|Some libertarians will cheer the fact that the House is effectively on pause until these leadership decisions get sorted out. But the stopgap funding bill runs out roughly a month from now, and this distraction makes it more likely that legislators will again pass an omnibus at the last possible minute—if they manage to meet their deadline at all. Bear in mind that government shutdowns don’t actually really save much money, and—frustratingly—don’t even really shut down much of the government. So it’s not clear that this gridlock would help on those fronts.
Meanwhile, “the yields on U.S. Treasury bonds are now hitting levels not seen in decades,” writes Reason‘s Eric Boehm, and “much of the U.S. government’s debt is tied up in short-term bonds which periodically ‘roll over’ into new bonds with updated interest rates. As a result, higher interest rates mean higher interest payments—and those funds come directly out of the federal budget, leaving less revenue for everything else the government might aspire to do.”
In a better Washington, with a less “poisonous atmosphere,” the impending debt crisis would be considered a gigantic problem. In the one we have, it’s unlikely to be fixed. Let’s hope the next speaker of the House sees it as a priority.
Sam Bankman-Fried goes to trial: The trial of former FTX crypto exchange boss Sam Bankman-Fried started yesterday. Bankman-Fried faces seven criminal counts, including money laundering, securities fraud, and wire fraud; the trial is expected to last roughly six weeks. Prosecutors are arguing, in The New York Times‘ words, that Bankman-Fried “effectively looted billions of dollars in customer money to buy lavish properties, donate to political campaigns and invest in other companies.”
One key component of the case will be Bankman-Fried’s intentions—whether he was deliberately defrauding those he worked with or whether he acted “in good faith,” as his lawyer claims.
No more right-to-shelter rule in NYC? Mayor Eric Adams has asked a judge to let him suspend New York City’s right-to-shelter mandate (also called the Callahan consent decree) under an influx of migrants. Adams is arguing that the spike in migrants expecting public services constitutes an emergency, which warrants suspending the policy.
“With more than 122,700 asylum seekers having come through our intake system since the spring of 2022, and projected costs of over $12 billion for three years, it is abundantly clear that the status quo cannot continue,” Adams declared in a statement.
“With approximately 10,000 asylum seekers still arriving each month, the city estimates this mounting crisis will cost taxpayers $12 billion over three fiscal years—an amount that will continue to grow without federal and state intervention and support,” Adams argued last month. “Because the city has been forced to bear most costs of the asylum seeker humanitarian crisis at a time when revenue growth is slowing and COVID-19 stimulus funding is sunsetting, the city faces substantial fiscal disruption if circumstances do not change.”

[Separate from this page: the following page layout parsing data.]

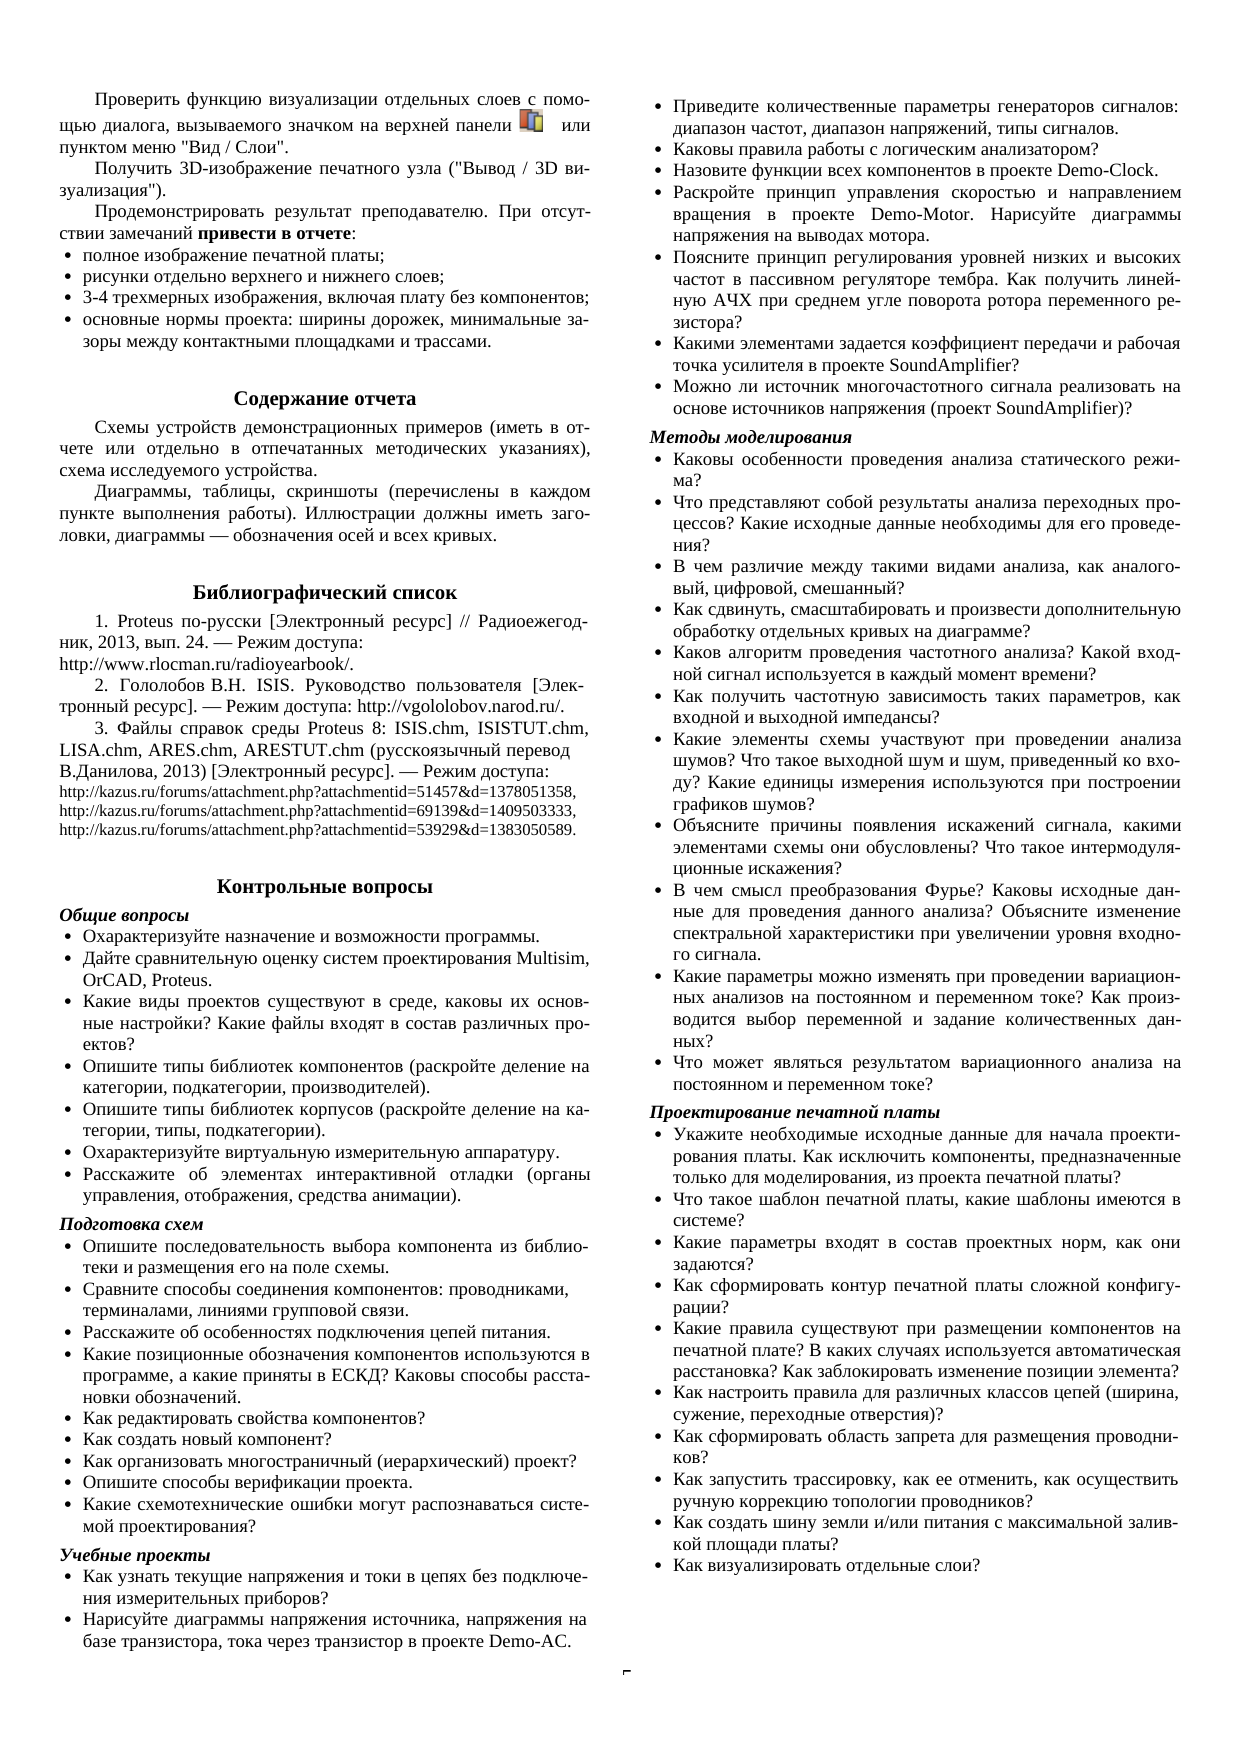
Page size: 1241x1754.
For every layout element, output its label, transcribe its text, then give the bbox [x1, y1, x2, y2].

text Диаграммы, таблицы, скриншоты (перечислены в каждом пункте выполнения работы). Иллюстрации должны иметь заго- ловки, диаграммы — обозначения осей и всех кривых. [59, 480, 591, 545]
list Какие схемотехнические ошибки могут распознаваться систе- мой проектирования? [65, 1493, 591, 1536]
subtitle Проектирование печатной платы [649, 1102, 1201, 1123]
subtitle Содержание отчета [233, 386, 595, 410]
list Какими элементами задается коэффициент передачи и рабочая точка усилителя в проекте SoundAmplifier? [655, 332, 1181, 375]
subtitle Методы моделирования [649, 426, 1201, 447]
list Какие параметры входят в состав проектных норм, как они задаются? [655, 1231, 1181, 1274]
list основные нормы проекта: ширины дорожек, минимальные за- зоры между контактными площадками и трассами. [65, 308, 591, 351]
list Что такое шаблон печатной платы, какие шаблоны имеются в системе? [655, 1188, 1182, 1231]
list Файлы справок среды Proteus 8: ISIS.chm, ISISTUT.chm, LISA.chm, ARES.chm, ARESTUT.chm (русскоязычный перевод В.Данилова, 2013) [Электронный ресурс]. — Режим доступа: http://kazus.ru/forums/attachment.php?attachmentid=51457&d=1378051358, http://kazus.ru/forums/attachment.php?attachmentid=69139&d=1409503333, http://kazus.ru/forums/attachment.php?attachmentid=53929&d=1383050589. [59, 717, 591, 839]
list Как сдвинуть, смасштабировать и произвести дополнительную обработку отдельных кривых на диаграмме? [655, 598, 1182, 641]
list Какие виды проектов существуют в среде, каковы их основ- ные настройки? Какие файлы входят в состав различных про- ектов? [65, 990, 591, 1055]
list Укажите необходимые исходные данные для начала проекти- рования платы. Как исключить компоненты, предназначенные только для моделирования, из проекта печатной платы? [655, 1123, 1182, 1188]
list Как создать новый компонент? [65, 1428, 595, 1450]
list Опишите способы верификации проекта. [65, 1472, 595, 1493]
text Схемы устройств демонстрационных примеров (иметь в от- чете или отдельно в отпечатанных методических указаниях), схема исследуемого устройства. [59, 416, 591, 480]
list Приведите количественные параметры генераторов сигналов: диапазон частот, диапазон напряжений, типы сигналов. [655, 95, 1182, 138]
list Какие правила существуют при размещении компонентов на печатной плате? В каких случаях используется автоматическая расстановка? Как заблокировать изменение позиции элемента? [655, 1317, 1182, 1382]
text сужение, переходные отверстия)? [673, 1403, 1201, 1425]
text Проверить функцию визуализации отдельных слоев с помо- щью диалога, вызываемого значком на верхней панели или пунктом меню "Вид / Слои". [59, 88, 591, 157]
subtitle Общие вопросы [59, 904, 595, 926]
list Каковы правила работы с логическим анализатором? [655, 138, 1201, 160]
list Каков алгоритм проведения частотного анализа? Какой вход- ной сигнал используется в каждый момент времени? [655, 641, 1182, 684]
list Опишите типы библиотек корпусов (раскройте деление на ка- тегории, типы, подкатегории). [65, 1098, 591, 1141]
list Как редактировать свойства компонентов? [65, 1407, 595, 1428]
list Как узнать текущие напряжения и токи в цепях без подключе- ния измерительных приборов? [65, 1565, 591, 1608]
list Нарисуйте диаграммы напряжения источника, напряжения на базе транзистора, тока через транзистор в проекте Demo-AC. [65, 1608, 591, 1651]
list Поясните принцип регулирования уровней низких и высоких частот в пассивном регуляторе тембра. Как получить линей- ную АЧХ при среднем угле поворота ротора переменного ре- зистора? [655, 246, 1182, 332]
list Какие параметры можно изменять при проведении вариацион- ных анализов на постоянном и переменном токе? Как произ- водится выбор переменной и задание количественных дан- ных? [655, 965, 1181, 1051]
list Что представляют собой результаты анализа переходных про- цессов? Какие исходные данные необходимы для его проведе- ния? [655, 491, 1182, 555]
text Продемонстрировать результат преподавателю. При отсут- ствии замечаний привести в отчете: [59, 200, 591, 243]
list Как визуализировать отдельные слои? [655, 1554, 1201, 1576]
list Назовите функции всех компонентов в проекте Demo-Clock. [655, 160, 1201, 181]
list 3-4 трехмерных изображения, включая плату без компонентов; [65, 287, 595, 308]
subtitle Контрольные вопросы [217, 874, 595, 898]
picture [519, 109, 543, 132]
list Объясните причины появления искажений сигнала, какими элементами схемы они обусловлены? Что такое интермодуля- ционные искажения? [655, 814, 1182, 879]
list Сравните способы соединения компонентов: проводниками, терминалами, линиями групповой связи. [65, 1278, 591, 1321]
list Гололобов В.Н. ISIS. Руководство пользователя [Элек- [94, 674, 595, 696]
list Расскажите об элементах интерактивной отладки (органы управления, отображения, средства анимации). [65, 1162, 591, 1206]
list Как получить частотную зависимость таких параметров, как входной и выходной импедансы? [655, 684, 1181, 728]
list Расскажите об особенностях подключения цепей питания. [65, 1321, 595, 1342]
list Какие позиционные обозначения компонентов используются в программе, а какие приняты в ЕСКД? Каковы способы расста- новки обозначений. [65, 1342, 591, 1407]
list Можно ли источник многочастотного сигнала реализовать на основе источников напряжения (проект SoundAmplifier)? [655, 375, 1181, 418]
list В чем смысл преобразования Фурье? Каковы исходные дан- ные для проведения данного анализа? Объясните изменение спектральной характеристики при увеличении уровня входно- го сигнала. [655, 879, 1182, 965]
list Опишите типы библиотек компонентов (раскройте деление на категории, подкатегории, производителей). [65, 1055, 591, 1098]
list полное изображение печатной платы; [65, 243, 595, 265]
subtitle Библиографический список [193, 579, 595, 604]
text Получить 3D-изображение печатного узла ("Вывод / 3D ви- зуализация"). [59, 157, 591, 200]
list Proteus по-русски [Электронный ресурс] // Радиоежегод- ник, 2013, вып. 24. — Режим доступа: http://www.rlocman.ru/radioyearbook/. [59, 609, 591, 674]
list Опишите последовательность выбора компонента из библио- теки и размещения его на поле схемы. [65, 1234, 591, 1278]
list Дайте сравнительную оценку систем проектирования Multisim, OrCAD, Proteus. [65, 947, 591, 990]
list В чем различие между такими видами анализа, как аналого- вый, цифровой, смешанный? [655, 555, 1181, 598]
list Как сформировать область запрета для размещения проводни- ков? [655, 1425, 1181, 1468]
list Как организовать многостраничный (иерархический) проект? [65, 1450, 595, 1472]
list Как запустить трассировку, как ее отменить, как осуществить ручную коррекцию топологии проводников? [655, 1468, 1181, 1511]
list Как сформировать контур печатной платы сложной конфигу- рации? [655, 1274, 1181, 1317]
list Что может являться результатом вариационного анализа на постоянном и переменном токе? [655, 1051, 1181, 1094]
subtitle Учебные проекты [59, 1544, 595, 1565]
list Как создать шину земли и/или питания с максимальной залив- кой площади платы? [655, 1511, 1181, 1554]
list Как настроить правила для различных классов цепей (ширина, [655, 1382, 1201, 1403]
list Охарактеризуйте виртуальную измерительную аппаратуру. [65, 1141, 595, 1162]
list Раскройте принцип управления скоростью и направлением вращения в проекте Demo-Motor. Нарисуйте диаграммы напряжения на выводах мотора. [655, 181, 1182, 246]
list Каковы особенности проведения анализа статического режи- ма? [655, 447, 1181, 491]
subtitle Подготовка схем [59, 1213, 595, 1234]
list Охарактеризуйте назначение и возможности программы. [65, 926, 595, 947]
list Какие элементы схемы участвуют при проведении анализа шумов? Что такое выходной шум и шум, приведенный ко вхо- ду? Какие единицы измерения используются при построении графиков шумов? [655, 728, 1182, 814]
text тронный ресурс]. — Режим доступа: http://vgololobov.narod.ru/. [59, 696, 595, 717]
list рисунки отдельно верхнего и нижнего слоев; [65, 265, 595, 287]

This was predictable. New York City actually achieved a balanced budget in fiscal year 2024 (due mostly to better-than-projected revenue), but it expects a $5.1 billion budget shortfall by fiscal year 2025. It’s essential for the city to keep its finances under control. Expedited work authorization for asylum seekers who have come to the city would be one way out of this mess; Adams started prioritizing this in mid-September, and Gov. Kathy Hochul has announced a similar initiative within the last few days. Still, that’s mostly in the hands of federal immigration authorities, who ought to be more permissive in letting people work. The best way out of this is to move migrants away from dependence on social services and toward gainful employment.